This relatively long article of Michael Mosley mentions this scenario (see beneath) which I haven’t heard of before:
“He arranged for 22 nurses working in a large hospital to be rung, separately, by a man simply calling himself, “Dr Smith”. Dr Smith told each of the nurses that he wanted them to give 20mg of a drug called Astroten to a patient, who he named. Dr Smith also told the nurses that he was on his way to the hospital and would sign the necessary paperwork when he arrived.
The drug, an invention of the experimenters, had been placed in the drug cabinet several days before the telephone call with a prominent warning on its side that 10mg was the maximum safe dose. Despite this, and despite the fact that hospital protocol specifically stated that no drug should ever be administered based solely on a phone call, 21 out of the 22 nurses were preparing to give the 20mg dose when they were stopped. The nurses had bowed to the imagined authority of the “doctor”.

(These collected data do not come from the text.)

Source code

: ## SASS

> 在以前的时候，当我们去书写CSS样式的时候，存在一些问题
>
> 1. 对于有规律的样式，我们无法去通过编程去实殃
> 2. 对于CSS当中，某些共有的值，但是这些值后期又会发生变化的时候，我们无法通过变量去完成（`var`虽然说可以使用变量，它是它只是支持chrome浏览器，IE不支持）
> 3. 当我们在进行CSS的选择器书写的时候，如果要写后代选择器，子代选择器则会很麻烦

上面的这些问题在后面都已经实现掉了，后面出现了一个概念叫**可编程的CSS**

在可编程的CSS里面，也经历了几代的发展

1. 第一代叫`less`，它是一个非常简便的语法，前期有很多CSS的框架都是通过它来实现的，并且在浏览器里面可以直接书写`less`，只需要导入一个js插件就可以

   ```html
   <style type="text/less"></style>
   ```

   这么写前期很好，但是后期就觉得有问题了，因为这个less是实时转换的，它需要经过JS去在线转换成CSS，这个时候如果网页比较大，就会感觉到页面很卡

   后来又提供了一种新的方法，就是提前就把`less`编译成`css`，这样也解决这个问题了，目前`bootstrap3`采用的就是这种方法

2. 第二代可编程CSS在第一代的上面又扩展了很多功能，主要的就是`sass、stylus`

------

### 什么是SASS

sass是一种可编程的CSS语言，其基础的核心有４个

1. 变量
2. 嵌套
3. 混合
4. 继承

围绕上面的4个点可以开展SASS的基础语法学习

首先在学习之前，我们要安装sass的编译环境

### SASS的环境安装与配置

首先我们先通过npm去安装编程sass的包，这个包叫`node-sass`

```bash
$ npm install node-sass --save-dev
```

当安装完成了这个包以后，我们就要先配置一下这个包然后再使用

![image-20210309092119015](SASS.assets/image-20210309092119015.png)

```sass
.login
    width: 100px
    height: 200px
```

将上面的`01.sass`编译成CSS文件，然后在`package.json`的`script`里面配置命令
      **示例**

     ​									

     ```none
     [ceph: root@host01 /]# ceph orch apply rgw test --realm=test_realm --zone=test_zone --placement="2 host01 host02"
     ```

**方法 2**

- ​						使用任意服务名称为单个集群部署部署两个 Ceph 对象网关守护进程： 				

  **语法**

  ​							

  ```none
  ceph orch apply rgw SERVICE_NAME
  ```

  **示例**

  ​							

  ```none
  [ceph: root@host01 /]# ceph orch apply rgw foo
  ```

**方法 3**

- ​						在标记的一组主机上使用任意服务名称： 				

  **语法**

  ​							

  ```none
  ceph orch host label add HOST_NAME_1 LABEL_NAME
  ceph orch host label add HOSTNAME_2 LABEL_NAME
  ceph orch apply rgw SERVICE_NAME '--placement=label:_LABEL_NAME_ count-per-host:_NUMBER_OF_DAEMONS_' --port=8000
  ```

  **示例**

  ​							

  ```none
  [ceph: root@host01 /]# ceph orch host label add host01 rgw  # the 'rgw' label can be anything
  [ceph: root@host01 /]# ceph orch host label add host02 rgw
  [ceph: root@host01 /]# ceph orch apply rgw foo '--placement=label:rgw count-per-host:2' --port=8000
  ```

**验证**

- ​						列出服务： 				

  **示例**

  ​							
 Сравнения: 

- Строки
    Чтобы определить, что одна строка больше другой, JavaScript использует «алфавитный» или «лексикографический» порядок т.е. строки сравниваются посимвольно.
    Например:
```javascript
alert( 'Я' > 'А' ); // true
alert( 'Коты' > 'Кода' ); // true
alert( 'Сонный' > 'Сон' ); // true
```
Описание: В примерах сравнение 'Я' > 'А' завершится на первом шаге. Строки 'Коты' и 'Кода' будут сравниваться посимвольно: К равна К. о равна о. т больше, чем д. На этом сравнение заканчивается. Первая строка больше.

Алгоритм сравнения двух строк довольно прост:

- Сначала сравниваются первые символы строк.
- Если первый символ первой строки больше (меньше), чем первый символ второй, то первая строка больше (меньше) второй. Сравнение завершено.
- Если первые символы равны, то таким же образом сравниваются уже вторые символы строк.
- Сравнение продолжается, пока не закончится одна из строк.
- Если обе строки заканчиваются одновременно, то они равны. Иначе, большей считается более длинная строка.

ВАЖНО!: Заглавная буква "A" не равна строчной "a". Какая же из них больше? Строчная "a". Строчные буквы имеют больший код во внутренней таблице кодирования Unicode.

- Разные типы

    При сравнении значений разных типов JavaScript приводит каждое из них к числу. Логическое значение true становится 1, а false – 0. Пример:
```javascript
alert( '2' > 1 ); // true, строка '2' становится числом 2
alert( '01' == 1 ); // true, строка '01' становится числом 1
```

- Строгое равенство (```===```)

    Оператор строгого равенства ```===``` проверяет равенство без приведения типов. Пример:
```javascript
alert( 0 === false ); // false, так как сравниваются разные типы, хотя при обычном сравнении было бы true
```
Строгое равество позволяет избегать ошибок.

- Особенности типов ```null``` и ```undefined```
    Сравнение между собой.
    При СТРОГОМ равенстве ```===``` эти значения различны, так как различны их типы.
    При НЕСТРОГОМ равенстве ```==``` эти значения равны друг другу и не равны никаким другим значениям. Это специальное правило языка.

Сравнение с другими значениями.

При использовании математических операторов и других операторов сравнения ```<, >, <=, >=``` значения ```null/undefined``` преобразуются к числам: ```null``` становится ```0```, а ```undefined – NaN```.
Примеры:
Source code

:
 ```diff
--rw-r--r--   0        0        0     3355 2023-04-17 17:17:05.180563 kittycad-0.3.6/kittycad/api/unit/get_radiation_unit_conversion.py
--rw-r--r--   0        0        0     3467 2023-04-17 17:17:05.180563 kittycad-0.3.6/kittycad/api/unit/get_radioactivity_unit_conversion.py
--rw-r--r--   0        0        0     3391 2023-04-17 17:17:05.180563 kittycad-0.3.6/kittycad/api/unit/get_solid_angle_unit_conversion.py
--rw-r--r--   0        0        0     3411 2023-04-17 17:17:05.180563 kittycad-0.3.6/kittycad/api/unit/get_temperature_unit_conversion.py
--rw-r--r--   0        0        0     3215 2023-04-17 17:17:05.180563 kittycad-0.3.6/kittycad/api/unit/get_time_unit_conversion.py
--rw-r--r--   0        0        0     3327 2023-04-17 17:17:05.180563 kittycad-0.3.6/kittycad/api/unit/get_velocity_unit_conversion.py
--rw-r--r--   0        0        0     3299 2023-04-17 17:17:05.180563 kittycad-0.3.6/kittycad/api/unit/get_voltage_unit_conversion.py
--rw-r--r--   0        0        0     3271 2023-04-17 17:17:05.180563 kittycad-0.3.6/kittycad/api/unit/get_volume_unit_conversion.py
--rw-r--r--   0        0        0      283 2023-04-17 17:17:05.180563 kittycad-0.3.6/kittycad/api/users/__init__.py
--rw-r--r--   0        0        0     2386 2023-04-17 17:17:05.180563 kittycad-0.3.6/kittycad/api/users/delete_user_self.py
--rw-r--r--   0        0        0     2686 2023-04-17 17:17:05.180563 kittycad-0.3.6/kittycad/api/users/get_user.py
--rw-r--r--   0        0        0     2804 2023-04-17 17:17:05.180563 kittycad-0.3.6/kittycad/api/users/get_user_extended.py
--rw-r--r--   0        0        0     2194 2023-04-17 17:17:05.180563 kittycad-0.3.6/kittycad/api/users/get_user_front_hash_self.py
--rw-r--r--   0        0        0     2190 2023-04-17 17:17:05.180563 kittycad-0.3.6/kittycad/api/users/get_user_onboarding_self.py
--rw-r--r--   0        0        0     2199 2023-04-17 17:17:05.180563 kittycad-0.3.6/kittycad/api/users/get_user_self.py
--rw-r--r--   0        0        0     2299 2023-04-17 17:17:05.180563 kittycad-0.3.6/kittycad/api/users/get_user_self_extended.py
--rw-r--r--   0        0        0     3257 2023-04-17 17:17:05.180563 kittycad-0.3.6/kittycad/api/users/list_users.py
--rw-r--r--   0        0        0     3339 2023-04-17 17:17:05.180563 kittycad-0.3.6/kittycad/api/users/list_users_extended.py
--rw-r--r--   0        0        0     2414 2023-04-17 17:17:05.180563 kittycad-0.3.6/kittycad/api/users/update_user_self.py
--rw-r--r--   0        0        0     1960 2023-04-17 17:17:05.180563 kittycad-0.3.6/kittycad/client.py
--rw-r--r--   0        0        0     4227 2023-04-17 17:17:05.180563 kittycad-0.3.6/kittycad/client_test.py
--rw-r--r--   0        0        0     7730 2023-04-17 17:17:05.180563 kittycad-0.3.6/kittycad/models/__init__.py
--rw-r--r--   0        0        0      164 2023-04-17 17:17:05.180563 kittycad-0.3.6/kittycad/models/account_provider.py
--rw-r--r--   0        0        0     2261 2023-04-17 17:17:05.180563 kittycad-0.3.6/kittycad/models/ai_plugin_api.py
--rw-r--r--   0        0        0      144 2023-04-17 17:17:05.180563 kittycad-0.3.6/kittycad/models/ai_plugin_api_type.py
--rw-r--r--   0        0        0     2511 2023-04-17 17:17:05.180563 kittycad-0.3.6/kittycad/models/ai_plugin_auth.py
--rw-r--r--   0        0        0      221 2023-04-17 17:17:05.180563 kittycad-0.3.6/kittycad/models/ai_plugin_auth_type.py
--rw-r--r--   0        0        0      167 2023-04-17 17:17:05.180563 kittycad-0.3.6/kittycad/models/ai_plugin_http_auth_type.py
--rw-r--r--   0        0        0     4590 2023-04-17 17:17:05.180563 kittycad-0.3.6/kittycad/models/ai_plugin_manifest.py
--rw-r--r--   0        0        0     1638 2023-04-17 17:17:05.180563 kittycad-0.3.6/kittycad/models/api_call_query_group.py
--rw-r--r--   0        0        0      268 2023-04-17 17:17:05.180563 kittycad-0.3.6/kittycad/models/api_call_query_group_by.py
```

People obviously knew, long before Milgram and Hofling did their experiments, that humans have a tendency to blindly follow orders, if they are presented in a plausible fashion by someone who is apparently in authority. What these experiments revealed was just how strong this “tendency” really is. Psychology, which is often criticised for discovering the bleeding obvious, had shown that it was capable of making surprising, original, disturbing contributions to our understanding of ourselves.”
“Milgram went with his students on to the New York subway. Their task was to approach passengers on the train and say, pleasantly: “I’d like your seat, please”. As Milgram pointed out beforehand, “if you ask a New Yorker if he would give up his seat to a man who gives no reason for asking, he would say ‘never’. But what would he really do?” The answer was that in just over half of all cases people gave up their seats when asked.
Recently I decided to repeat this experiment in a busy London shopping centre, with similar results. I was surprised by how many people complied with my completely unreasonable request, but even more surprised by how uncomfortable I found asking them to do it, something Milgram also discovered.
“I was about to say the words ‘excuse me, sir, may I have your seat,’ but I found something very interesting, there was an enormous inhibition, the words wouldn’t come out, I simply couldn’t utter them, there was this terrible restraint against saying this phrase.”
Although it was unexpected, Milgram thought that this was a hugely significant finding. He had found through his own personal experience just how important feeling socially awkward is when it comes to modifying behaviour. We don’t like breaking the social rules – whether it’s asking for somebody’s seat, or disobeying the instructions of somebody whose authority we have accepted.
In everyday situations there is an implicit set of rules of who is in charge and if we violate these rules it leads to feelings of embarrassment and awkwardness so intense we prefer to accept the submissive role the occasion requires. It is a terrible critique of human behaviour that we would rather let something terrible happen than act in a socially embarrassing manner. Yet it helps explain some of the chilling crimes you read about when someone is attacked, even murdered, in a public place and no one intervenes.”